Le retour après une absence longue
Un retour de congé parental, de maladie longue ou de mission détachée place la personne dans une situation comparable à celle d’une arrivée, avec une différence importante : ses anciennes routines existent encore en mémoire et se réactivent en quelques jours si rien n’est proposé.
La fenêtre est donc plus courte — quelques jours à deux semaines — et suppose une préparation en amont. Elle constitue par ailleurs un moment délicat, où toute intervention doit rester légère et explicable : installer des pratiques nouvelles à ce moment est possible, imposer un fonctionnement différent sans en parler serait mal reçu.
Le déménagement et la réorganisation
Un changement d’espace de travail modifie simultanément une grande partie des repères physiques : trajets, voisins, disposition, équipements partagés. Les comportements liés au lieu — usage des espaces communs, circulation de l’information informelle, rythmes de présence — se reconstruisent intégralement.
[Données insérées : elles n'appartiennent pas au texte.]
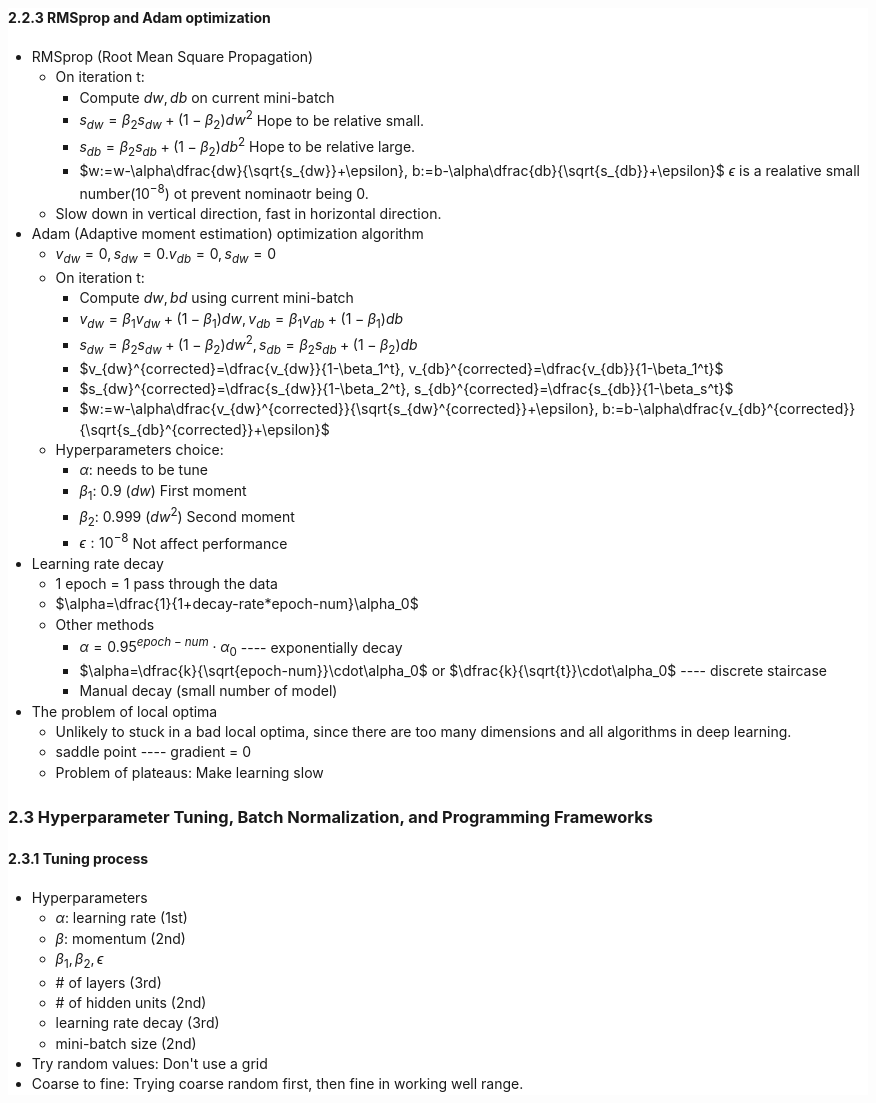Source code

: #### 2.2.3 RMSprop and Adam optimization

- RMSprop (Root Mean Square Propagation)
  - On iteration t:
    - Compute $dw, db$ on current mini-batch
    - $s_{dw}=\beta_2 s_{dw}+(1-\beta_2)dw^2$ Hope to be relative small.
    - $s_{db}=\beta_2 s_{db}+(1-\beta_2)db^2$ Hope to be relative large.
    - $w:=w-\alpha\dfrac{dw}{\sqrt{s_{dw}}+\epsilon}, b:=b-\alpha\dfrac{db}{\sqrt{s_{db}}+\epsilon}$ $\epsilon$ is a realative small number($10^{-8}$) ot prevent nominaotr being 0.
  - Slow down in vertical direction, fast in horizontal direction.
- Adam (Adaptive moment estimation) optimization algorithm
  - $v_{dw}=0, s_{dw}=0. v_{db}=0, s_{dw}=0$
  - On iteration t:
    - Compute $dw, bd$ using current mini-batch
    - $v_{dw}=\beta_1v_{dw}+(1-\beta_1)dw,v_{db}=\beta_1v_{db}+(1-\beta_1)db$
    - $s_{dw}=\beta_2s_{dw}+(1-\beta_2)dw^2,s_{db}=\beta_2s_{db}+(1-\beta_2)db$
    - $v_{dw}^{corrected}=\dfrac{v_{dw}}{1-\beta_1^t}, v_{db}^{corrected}=\dfrac{v_{db}}{1-\beta_1^t}$
    - $s_{dw}^{corrected}=\dfrac{s_{dw}}{1-\beta_2^t}, s_{db}^{corrected}=\dfrac{s_{db}}{1-\beta_s^t}$
    - $w:=w-\alpha\dfrac{v_{dw}^{corrected}}{\sqrt{s_{dw}^{corrected}}+\epsilon}, b:=b-\alpha\dfrac{v_{db}^{corrected}}{\sqrt{s_{db}^{corrected}}+\epsilon}$
  - Hyperparameters choice:
    - $\alpha$: needs to be tune
    - $\beta_1$: 0.9 ($dw$) First moment
    - $\beta_2$: 0.999 ($dw^2$) Second moment
    - $\epsilon: 10^{-8}$ Not affect performance
- Learning rate decay
  - 1 epoch = 1 pass through the data
  - $\alpha=\dfrac{1}{1+decay-rate*epoch-num}\alpha_0$
  - Other methods
    - $\alpha=0.95^{epoch-num}\cdot \alpha_0$ ---- exponentially decay
    - $\alpha=\dfrac{k}{\sqrt{epoch-num}}\cdot\alpha_0$ or $\dfrac{k}{\sqrt{t}}\cdot\alpha_0$ ---- discrete staircase
    - Manual decay (small number of model)
- The problem of local optima
  - Unlikely to stuck in a bad local optima, since there are too many dimensions and all algorithms in deep learning.
  - saddle point ---- gradient = 0
  - Problem of plateaus: Make learning slow

### 2.3 Hyperparameter Tuning, Batch Normalization, and Programming Frameworks

#### 2.3.1 Tuning process

- Hyperparameters
  - $\alpha$: learning rate (1st)
  - $\beta$: momentum (2nd)
  - $\beta_1, \beta_2, \epsilon$
  - \# of layers (3rd)
  - \# of hidden units (2nd)
  - learning rate decay (3rd)
  - mini-batch size (2nd)
- Try random values: Don't use a grid
- Coarse to fine: Trying coarse random first, then fine in working well range.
Une réorganisation produit un effet analogue sur les repères sociaux : interlocuteurs, circuits de décision, rattachements. Dans les deux cas, la période est également marquée par une charge émotionnelle qui limite ce qui peut être demandé. La règle est la même que pour l’incident : utiliser la fenêtre pour une modification légère et durable, pas pour un empilement.
Repérer et préparer les fenêtres
Ces occasions sont pour la plupart prévisibles, ce qui permet de les préparer. Un calendrier annuel des transitions connues — arrivées, mobilités, déploiements d’outils, travaux — suffit à transformer une opportunité subie en démarche organisée.
La préparation tient en deux éléments. D’abord, savoir à l’avance quelles deux ou trois pratiques on souhaite installer, faute de quoi la fenêtre se referme sur les comportements par défaut. Ensuite, s’assurer que le dispositif est prêt le premier jour : un modèle de document, un paramétrage, une pratique montrée dès la première réunion. Une intervention arrivant trois semaines après l’arrivée a déjà manqué l’essentiel de la fenêtre.
En résumé
Les habitudes tiennent par leur contexte : quand celui-ci se défait, les comportements redeviennent malléables pendant quelques semaines, puis se stabilisent pour des années. L’arrivée d’un collaborateur est la fenêtre la plus large et la plus gaspillée, les dispositifs d’intégration se concentrant sur l’information plutôt que sur les pratiques. La mobilité interne permet d’installer des habitudes exigeantes en quatre à six semaines. Le changement d’outil combine routines défaites et paramétrage ouvert : c’est le moment où l’architecture du choix rapporte le plus. Retours d’absence, déménagements et réorganisations offrent des fenêtres plus courtes et plus délicates. Toutes se préparent : un calendrier des transitions et deux ou trois pratiques identifiées à l’avance.